Writers Guild’s negotiating committee has requested further information in order to ”formulate the appropriate response“

On the first day of resumed talks between the Writers Guild of America and the Association of Talent Agents, ATA proposed a new revenue-sharing deal, and WGA requested the full contract language in order to “formulate the appropriate response,” according to an email the guild sent to members Friday.

“This morning the Negotiating Committee received proposals from the ATA. Although there was cause for concern, including a revenue sharing proposal that instead of 1% is now 2%, the presentation was wide ranging and complex,” the email read, signed by all members of the WGA’s negotiating committee. “We have asked for contract language on their proposals in order to formulate the appropriate response. As we’ve stated, whatever solution we find, it will have to address conflicts of interest and realign agency incentives with those of their writer clients.”

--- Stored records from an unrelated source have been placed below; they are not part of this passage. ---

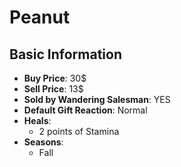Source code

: # Peanut

## Basic Information

- **Buy Price**: 30$
- **Sell Price**: 13$
- **Sold by Wandering Salesman**: YES
- **Default Gift Reaction**: Normal
- **Heals**:
  - 2 points of Stamina
- **Seasons**:
  - Fall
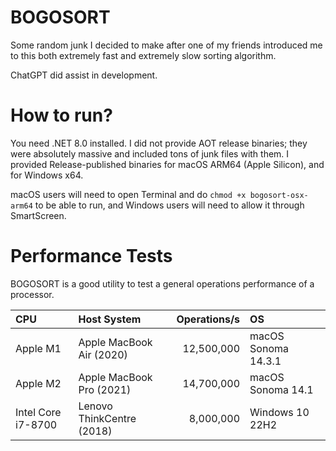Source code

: # BOGOSORT
Some random junk I decided to make after one of my friends introduced me to this both extremely fast and extremely slow sorting algorithm.

ChatGPT did assist in development.

# How to run?
You need .NET 8.0 installed. I did not provide AOT release binaries; they were absolutely massive and included tons of junk files with them. I provided Release-published binaries for macOS ARM64 (Apple Silicon), and for Windows x64.

macOS users will need to open Terminal and do ``chmod +x bogosort-osx-arm64`` to be able to run, and Windows users will need to allow it through SmartScreen.

# Performance Tests
BOGOSORT is a good utility to test a general operations performance of a processor.

| CPU         | Host System  | Operations/s  | OS |
| :---        | :---         |          ---: | :--- |
| Apple M1    | Apple MacBook Air (2020) |12,500,000| macOS Sonoma 14.3.1 |
| Apple M2    | Apple MacBook Pro (2021) |14,700,000| macOS Sonoma 14.1 |
| Intel Core i7-8700| Lenovo ThinkCentre (2018) |8,000,000| Windows 10 22H2 |
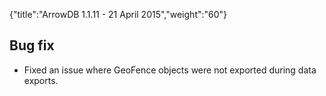 {"title":"ArrowDB 1.1.11 - 21 April 2015","weight":"60"}

## Bug fix

* Fixed an issue where GeoFence objects were not exported during data exports.
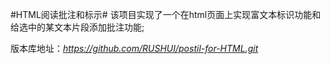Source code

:#HTML阅读批注和标示#
  该项目实现了一个在html页面上实现富文本标识功能和给选中的某文本片段添加批注功能;

  版本库地址：*https://github.com/RUSHUI/postil-for-HTML.git*
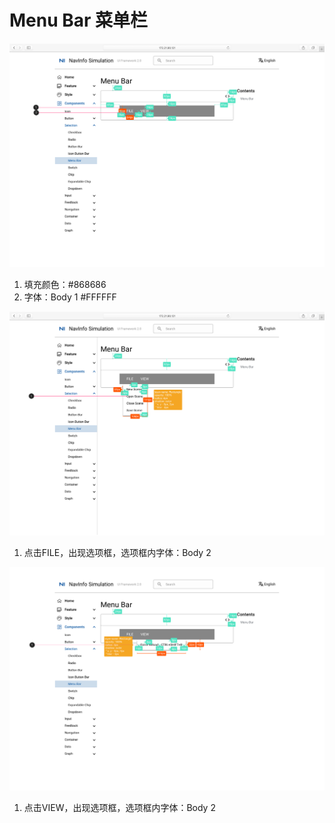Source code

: # Menu Bar 菜单栏

![UI Framework Selection - Menu Bar1](../../../imgs/ns_ui_framework/selection/Menu_Bar1.png)

1. 填充颜色：#868686
2. 字体：Body 1 #FFFFFF

![UI Framework Selection - Menu Bar2](../../../imgs/ns_ui_framework/selection/Menu_Bar2.png)

1. 点击FILE，出现选项框，选项框内字体：Body 2

![UI Framework Selection - Menu Bar3](../../../imgs/ns_ui_framework/selection/Menu_Bar3.png)

1. 点击VIEW，出现选项框，选项框内字体：Body 2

In opening remarks, a copy of which was provided to TheWrap, CAA co-chairman Bryan Lourd told guild representatives that “The ATA has never been more unified and determined to get this right with the membership of your Guild. Today, we hope to turn the page.” Lourd characterized ATA’s position Friday as “negotiating against ourselves,” and said agencies are doing so “knowingly and willingly in order to answer our clients’/your members’ request that we move our groups into alignment.”

ATA did not immediately respond to a request for further comment from TheWrap.

The latest round of talks comes eight weeks after the overall deal between WGA and ATA expired because the two parties were unable to come to agreement over the practice of packaging — where an agency collects fees from a studio or network for bundling talent it represents and presenting that multi-pronged project to the studio or network.

Packaging has become a major source of income for top Hollywood agencies, effectively making them producers on a movie or TV show. But WGA considers it be a conflict of interest and a violation of agents’ fiduciary duty to their clients. In an effort to bring an end to the practice, earlier this year WGA introduced a tough new code of conduct that forbids talent agents who represent writers from engaging in packaging. The code went into effect April 13, after the overall deal expired.

The proposal on Friday is the second revenue-sharing deal ATA has offered to writers. In early April, just before the code of conduct went into effect, ATA offered to share a portion of earnings from package deals with writers. WGA called that offer “unacceptable.